Portland’s robust food cart culture is inspiring envy here in Clark County, and residents such as Sunrise O’Mahoney are hoping to see more of that on this side of the river. O’Mahoney, of Salmon Creek, is talking with the city, the county and local business owners about how to create a more welcoming environment for food cart vendors in Vancouver, and would like to organize a public forum on the topic this summer.

O’Mahoney, site coordinator at the 78th Street Heritage Farm community garden in Hazel Dell, sees food carts as crucial economically and socially.

“It offers a different type of eating out,” she said. “You have a lot of variety. If you have a block space with multiple food carts, you have all the different food choices. So when you go with families, you can all eat different things.

“It also is a different price range. It’s not the $21-per-person dinner. It’s a little more economically friendly price for food.”

However, food carts are about more than cheap eats, she added.

“The biggest reason for me is it gets people out of their houses and it gets them walking around. It becomes a social environment, and in that environment, you’re able to meet your neighbors and meet your community members,” she said.

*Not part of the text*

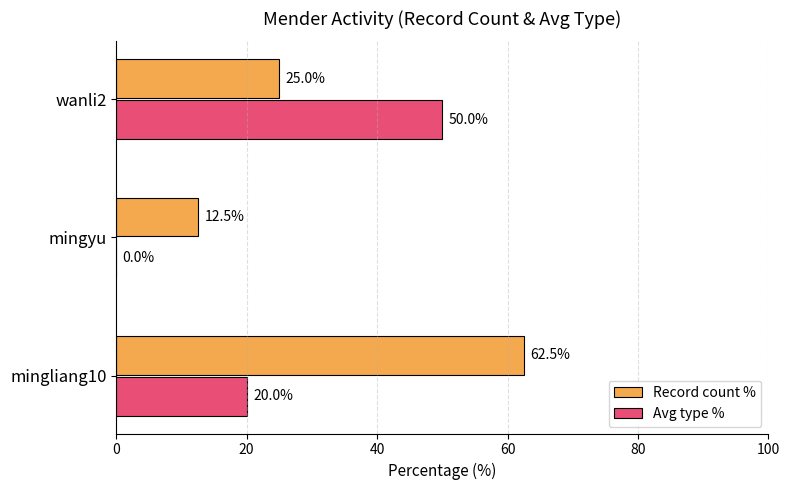

How many values in Avg type % are above zero?

2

Food cart choices in Vancouver already are starting to expand. Skip Ballweber has operated The Wiener Wagon since 1976. His green-and-white striped cart at the corner of 12th and Main streets in downtown Vancouver serves about 200 people a day Mondays through Fridays from about 10:15 a.m. to 3 p.m.

Ballweber, a Vancouver resident, recently got some competition when Dean Passmore opened a hot dog stand along the Waterfront Renaissance Trail. The Orchards resident launched Deano’s Dogs a few months ago. Passmore serves beef and polish sausage dogs, and will start offering snow cones in the warmer months. He’s only open when the weather is nice. As the elements allow, he’s open seven days a week from about 10:30 a.m. to 6 p.m.

The Clark County Health Department has 33 permitted mobile food retail units (compared with Multnomah County’s 463), but in terms of vendors you’ll find in the same place on any given day, options are more limited. The city of Vancouver’s licensing department knew only of The Wiener Wagon and Deano’s Dogs but said two more carts are in the works.

Juan Mejia, the Vancouver owner of the mobile ice cream business Los Primos, hopes to have an ice cream and taco stand on Fourth Plain Boulevard in the next month or two.

Vancouver restaurateur Debbie Belden, owner of the Felida eatery Farrar’s Bistro, has experimented with having a temporary stand outside Gateway Produce on Andresen selling pulled-pork sandwiches. She’d like to find a permanent spot for a stand by early July, with hopes of introducing those outside Felida to Farrar’s Bistro’s cuisine.

“We just want people to know where we’re at and the type of food we have to offer, so we thought what better way than taking our business on the road,” Belden said.

During the summer, there are food vendors in Esther Short Park for the city’s concert series. Food purveyors have the option of applying to vend on a daily basis, not just during events, and that’s something the city hopes more vendors do, said Cara Cantonwine, special events manager for the city of Vancouver. Shave ice, coffee, ice cream and sandwich cart operators have expressed interest in vending in the park daily this summer, Cantonwine said.